Though the US has the biggest group of Integrated Device Manufacturers (IDM) for semiconductors, Japan’s Advantest (a leading manufacturer of automatic test equipment (ATE) for the semiconductor industry), Tokyo Electron, Haribo, Hitachi, Kokusai, and Netherlands ASML (a leading supplier to the semiconductor industry that provides chipmakers with hardware, software, and services to mass produce the patterns of integrated circuits) are also major players in this sector. 

To establish the most advanced semiconductor production lines, China needs support from top US firms like Applied Materials Inc., Lam Research Corp., and KLA Corp. However, with the current US sanctions, which not only limit exports of American-made machinery but also restrict US citizens from working with Chinese chipmakers, it is difficult for the country to produce top quality semiconductors.  If Japan and Netherlands also add sanctions on China, then it will break the countries’ hope to achieve global domination in technology. 

Akira Amari, a Japanese Politician of the LDP and the man behind the rise of the Japanese semiconductor industry, said to Bloomberg News that his country must join the US in containing China’s chip ambitions, warning that Beijing is part of a group of nations seeking global hegemony and hence must be curbed. Amari further added that any sanctions need to be carefully calibrated to avoid a complete decoupling that risks global economic stability. 

Though the Japanese and Dutch Governments won’t go as far as the US with their sanctions, Beijing will find itself in a difficult spot with any more additional restrictions from these two countries. If the US, Japan, and the Netherlands act together, China will have no access to the technology or equipment to build advanced semiconductors. 

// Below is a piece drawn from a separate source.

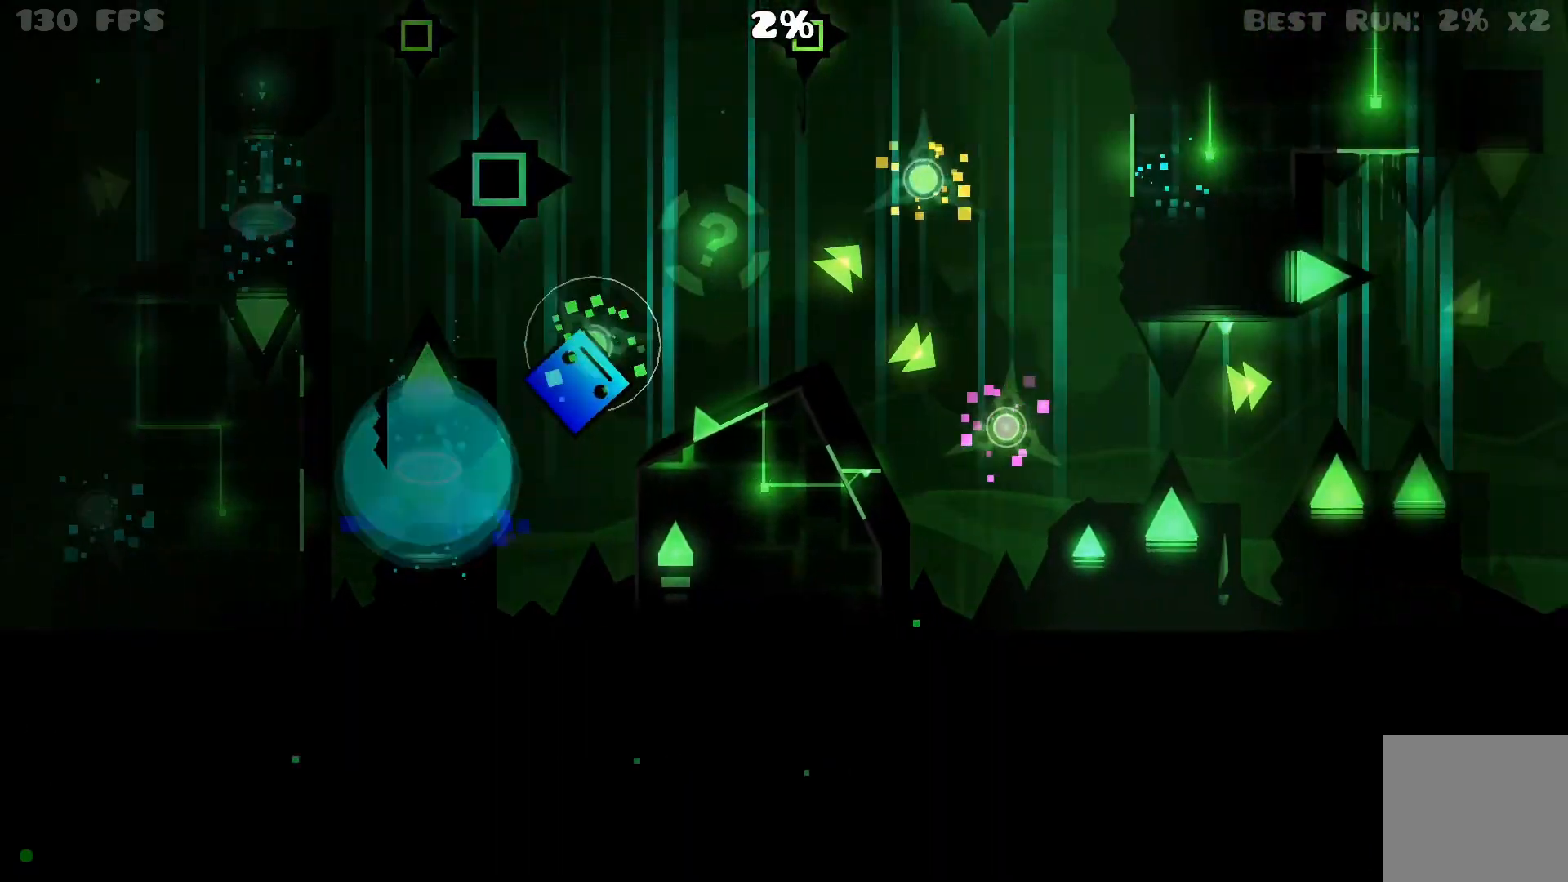
{"buttons": [], "events": [[350, "A", "up"], [400, "R2", "up"]]}
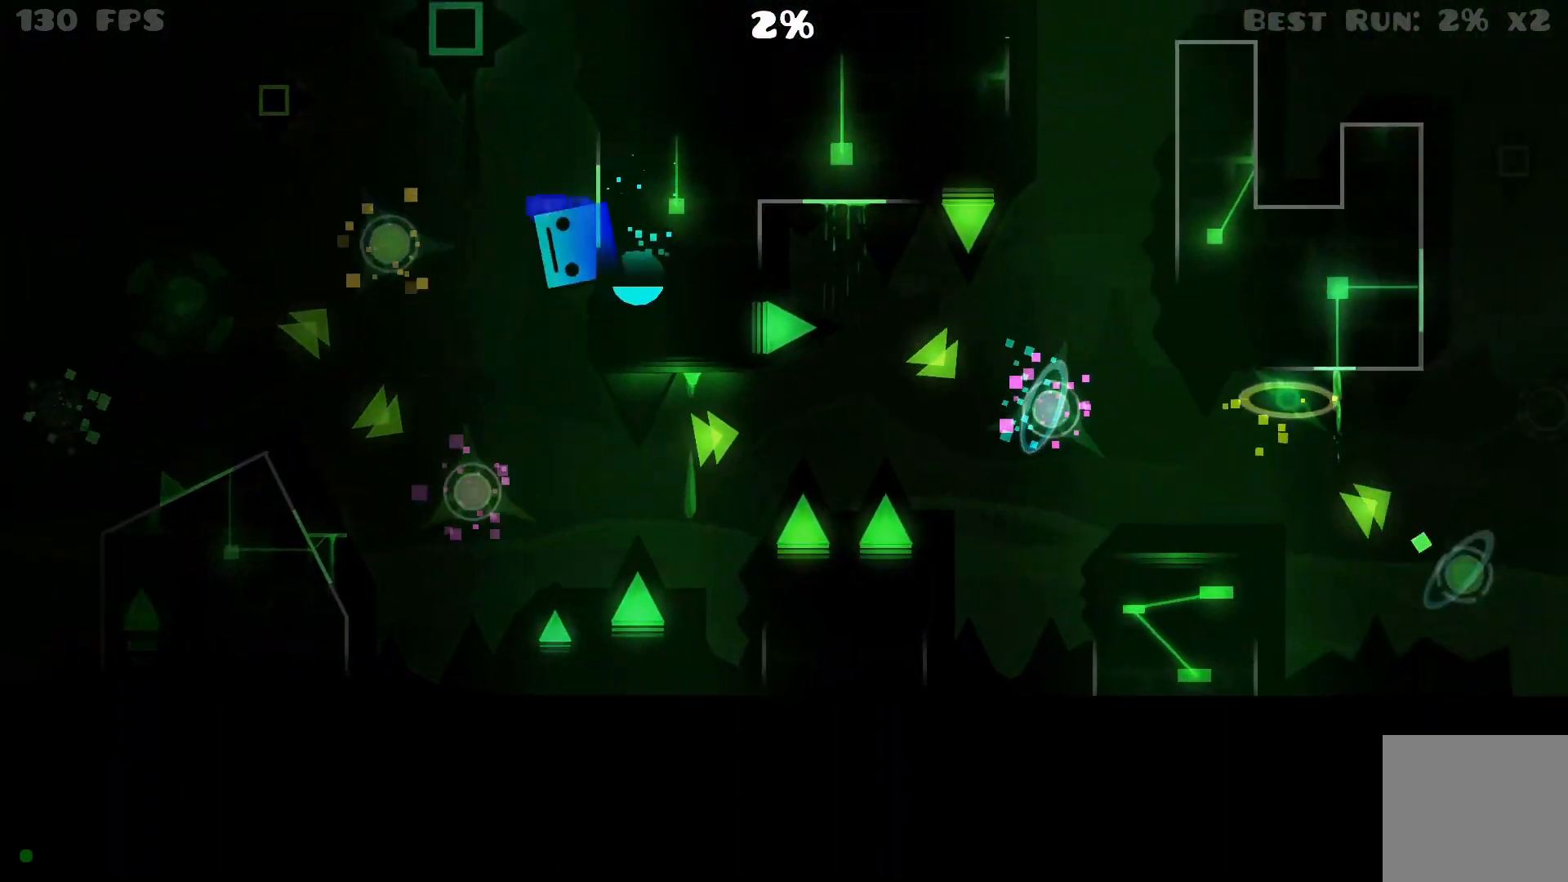
{"buttons": [], "events": [[267, "A", "down"], [317, "A", "up"]]}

Semiconductors are one of the hottest technology items of this decade. All the major technology sectors, like wired communication, consumer electronics, industrial electronics, automotive electronics, wireless communication, and computing and data storage, require semiconductors. 

China which aims to become the global leader in artificial intelligence and quantum computing needs an uninterrupted supply of semiconductors to achieve this goal. However, the pandemic restrictions and the ongoing US sanctions have unveiled the loopholes in China’s supply chain, further strengthening Beijing’s belief that autonomy in the semiconductor industry is the only way for China to become the global tech leader.